Profittò d'una malattia di Litta, per mettere ogni cosa in mano al Colegno, e poscia al Sobrero; ambedue piemontesi e fatti generali dal re. Fin d'allora l'esercito e il paese non furono più nostri; le sostanze nostre, la vita e l'onore furono in arbitrio altrui.

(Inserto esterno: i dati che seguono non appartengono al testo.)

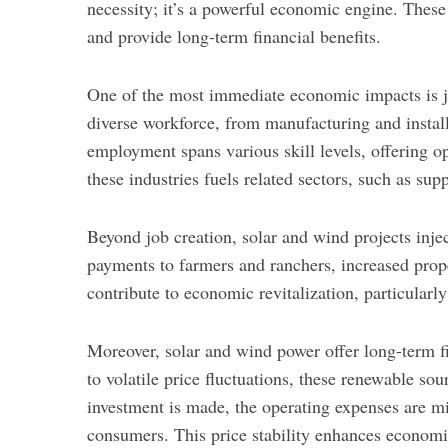
necessity; it’s a powerful economic engine. These
and provide long-term financial benefits.
One of the most immediate economic impacts is jo
diverse workforce, from manufacturing and instal
employment spans various skill levels, offering op
these industries fuels related sectors, such as s
Beyond job creation, solar and wind projects injec
payments to farmers and ranchers, increased prope
contribute to economic revitalization, particularl
Moreover, solar and wind power offer long-term fin
to volatile price fluctuations, these renewable sou
investment is made, the operating expenses are mi
consumers. This price stability enhances economi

Ritornando dopo quei dodici giorni di vita publica al consueto mio ritiro, non volli però lasciare interrotta una cosa ch'io mi era posto in mente per relazioni che aveva con alcuni studiosi Ungari. M'era persuaso che quella gente potesse cattivarsi con qualche effetto alla nostra causa; poichè Austriaci e Croati erano tanto i nemici suoi quanto i nostri. E siccome alcuni tra i prigionieri e i feriti erano di lingua magiarica, proposi a Litta di restituirli alla patria loro. Visitati a tal uopo secolui li ospitali, scrissi tosto un indirizzo a quella nazione. -
5 aprile 1848.
Prodi Ungari!
Fra i molti prigioni e feriti che un'assidua pugna di cinque giorni pose nelle nostre mani, sono alcuni nativi del nobile vostro regno. Noi vi rimandiamo quelli tra loro che appartengono all'ordine ecclesiastico, e perchè le sacre loro persone non devono soggiacere alle leggi della guerra, e perchè vi annuncino la mente nostra di rendere liberi a voi, senza riscatto e senza cambio, anche li altri vostri prigioni e feriti. A tale uopo abbiamo visitato questi ospitali; e facciamo indagare nel deposito dei captivi anco delle vicine città; e adunatili tutti in Pavia e Cremona, attenderemo che mandiate vostri opportuni commissarii per condurli con buon ordine e colle cure che il loro stato richiede, su le vaporiere del Po e dell'Adriatico, sino al porto di Fiume.